> _Yang Perlu Dikerjakan_
Susun ulang baris-baris mulai dari baris yang memuat "Would you mind letting me know the volume in m³" sampai baris terakhir (keduanya termasuk) menjadi tabel Markdown dengan kolom No. dan Teks, tanpa baris kosong. Gambar tidak perlu dimasukkan ke dalam jawaban.

> _Cuplikan Data_
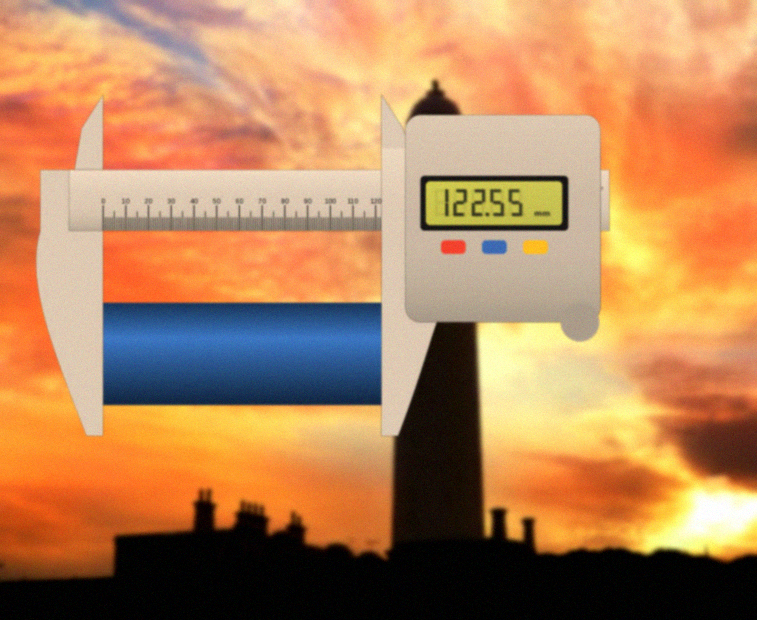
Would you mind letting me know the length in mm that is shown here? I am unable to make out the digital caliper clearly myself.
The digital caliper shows 122.55 mm
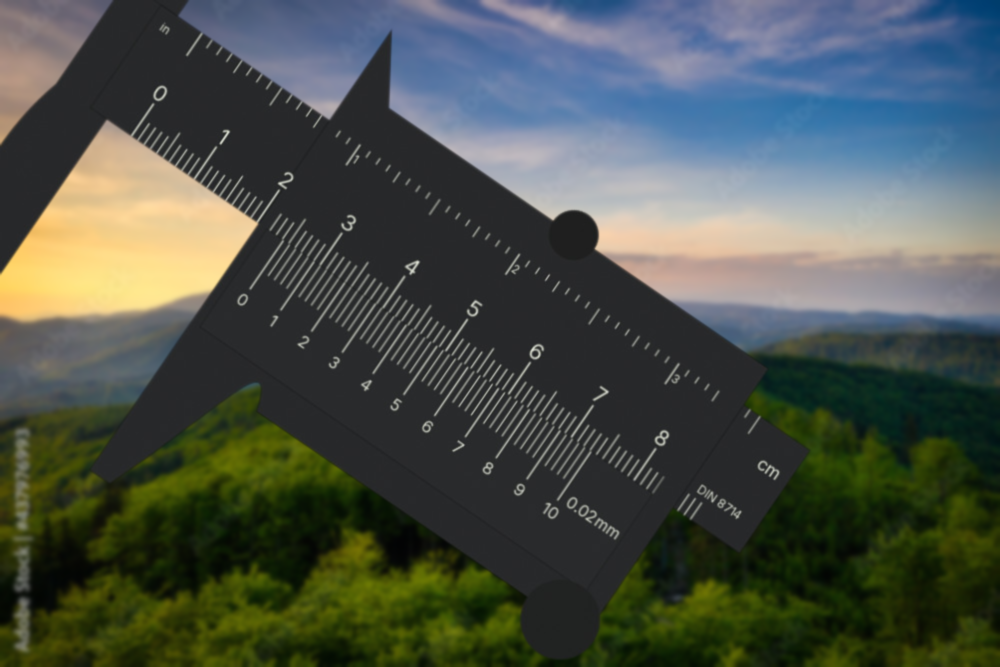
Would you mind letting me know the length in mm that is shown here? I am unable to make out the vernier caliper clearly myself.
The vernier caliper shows 24.2 mm
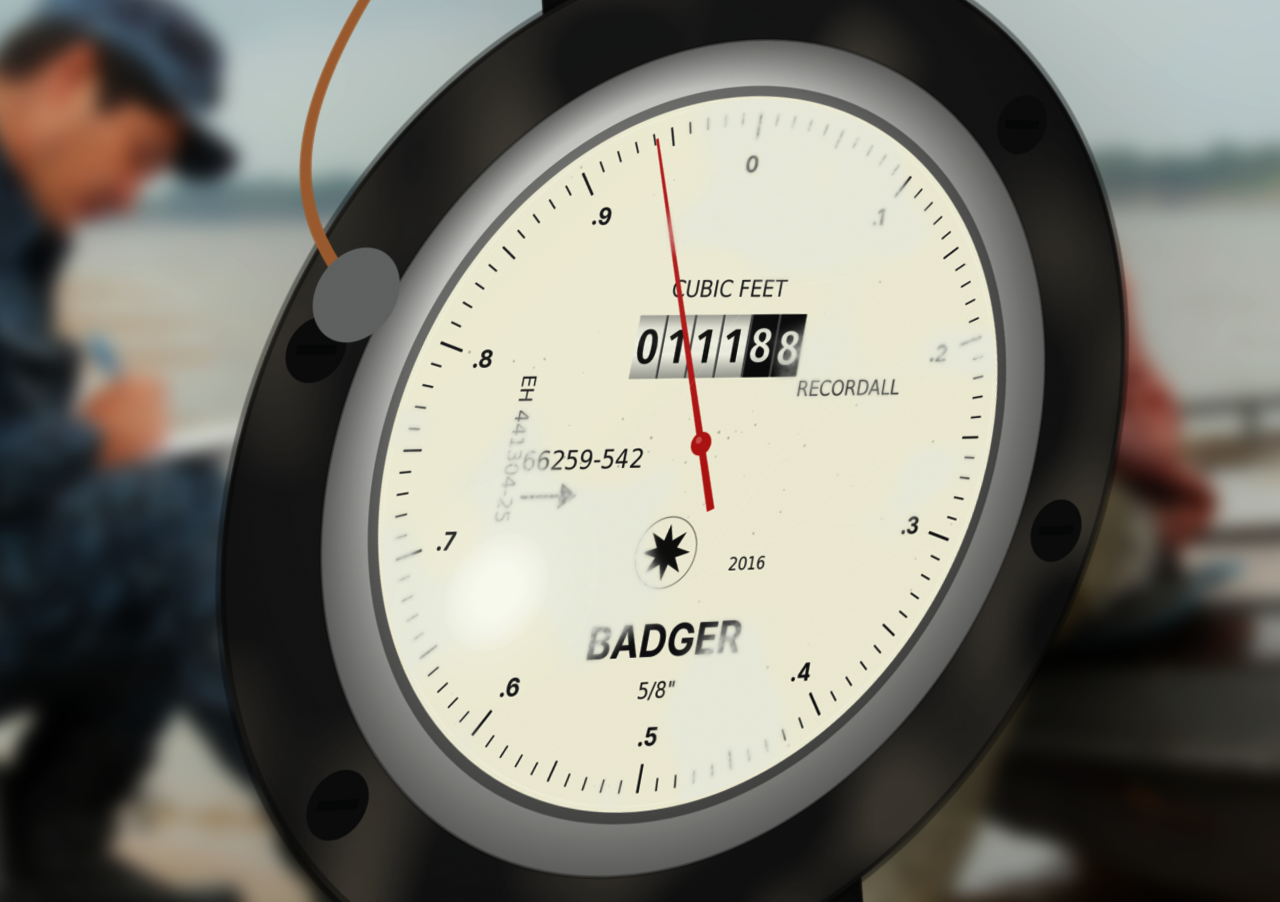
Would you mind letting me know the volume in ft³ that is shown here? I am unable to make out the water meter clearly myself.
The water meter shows 11187.94 ft³
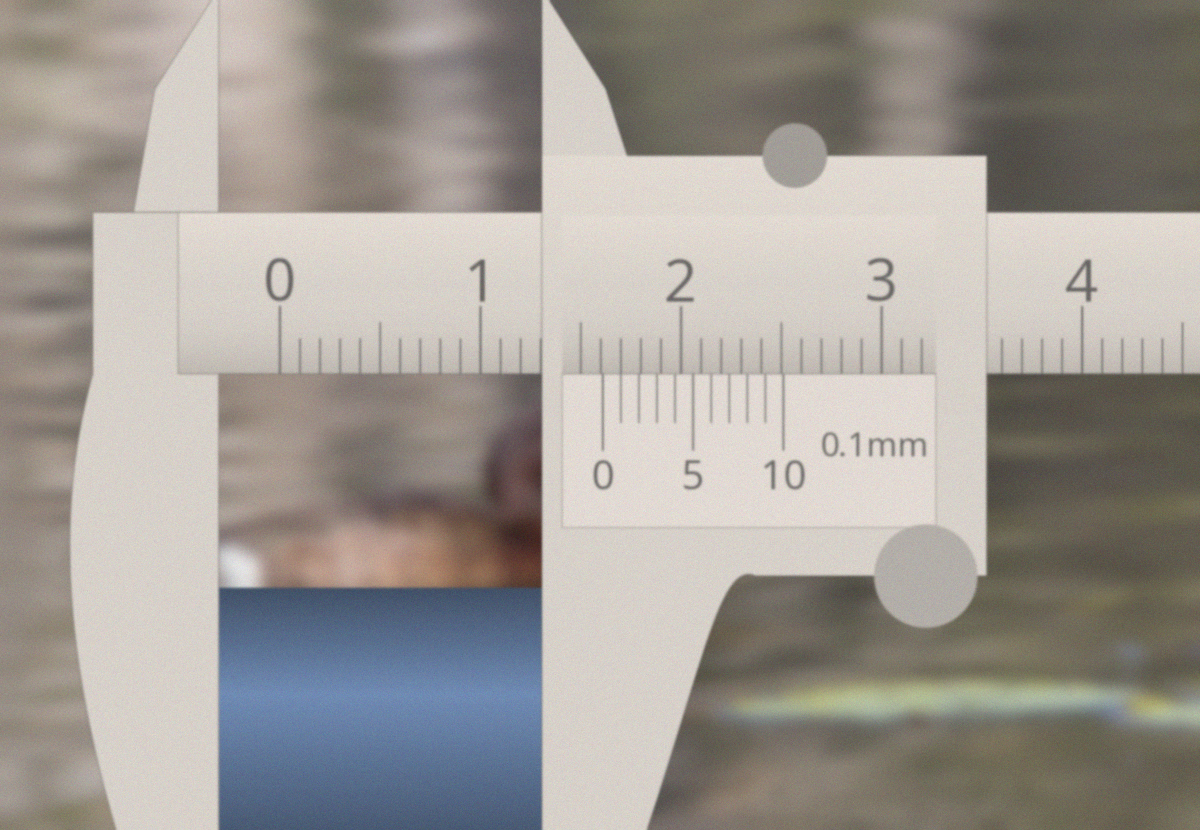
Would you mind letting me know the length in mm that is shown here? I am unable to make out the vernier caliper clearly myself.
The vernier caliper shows 16.1 mm
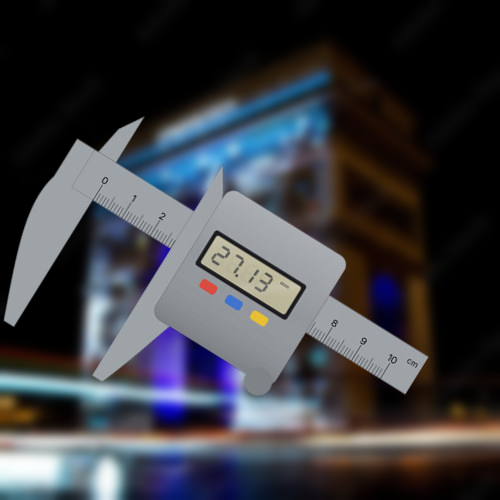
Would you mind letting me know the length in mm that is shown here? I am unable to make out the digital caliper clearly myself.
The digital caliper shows 27.13 mm
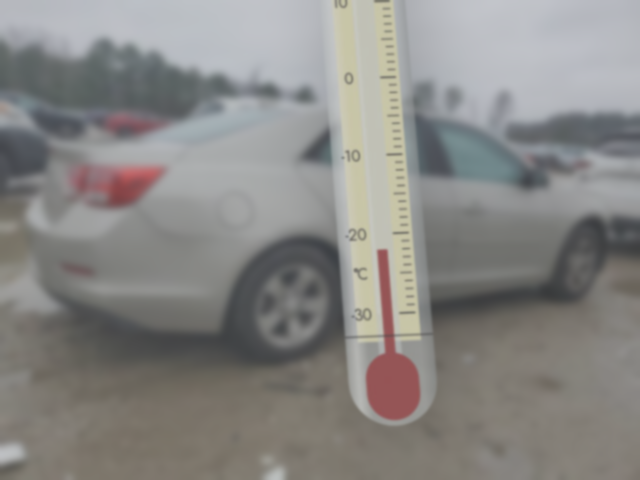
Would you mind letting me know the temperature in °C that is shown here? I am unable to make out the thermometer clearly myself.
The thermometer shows -22 °C
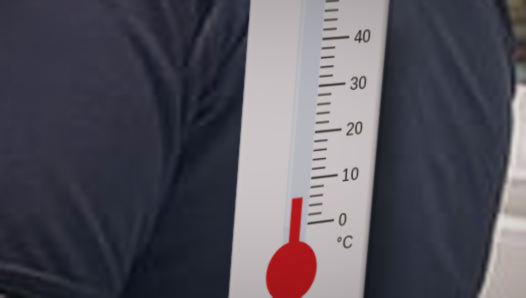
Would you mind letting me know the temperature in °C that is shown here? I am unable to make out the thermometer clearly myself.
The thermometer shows 6 °C
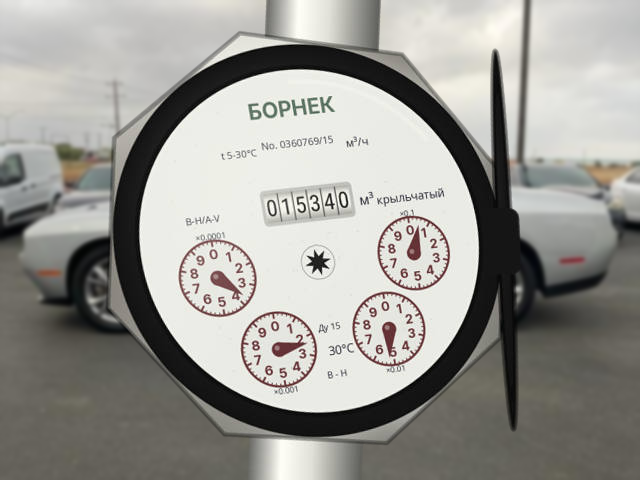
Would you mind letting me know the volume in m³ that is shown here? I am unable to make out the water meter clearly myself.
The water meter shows 15340.0523 m³
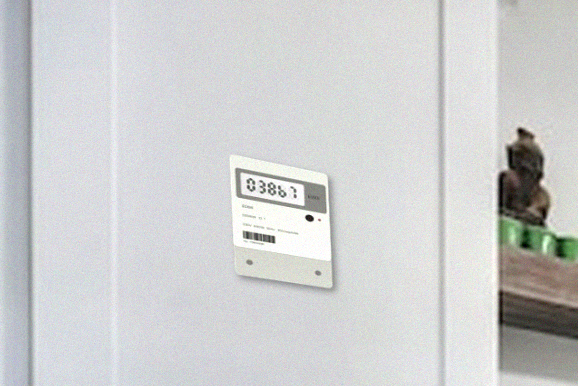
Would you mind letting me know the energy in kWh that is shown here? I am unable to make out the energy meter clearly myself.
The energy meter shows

> _Jawaban Tertulis_
| No. | Teks |
|---|---|
| 1 | Would you mind letting me know the volume in m³ that is shown here? I am unable to make out the water meter clearly myself. |
| 2 | The water meter shows 15340.0523 m³ |
| 3 | Would you mind letting me know the energy in kWh that is shown here? I am unable to make out the energy meter clearly myself. |
| 4 | The energy meter shows |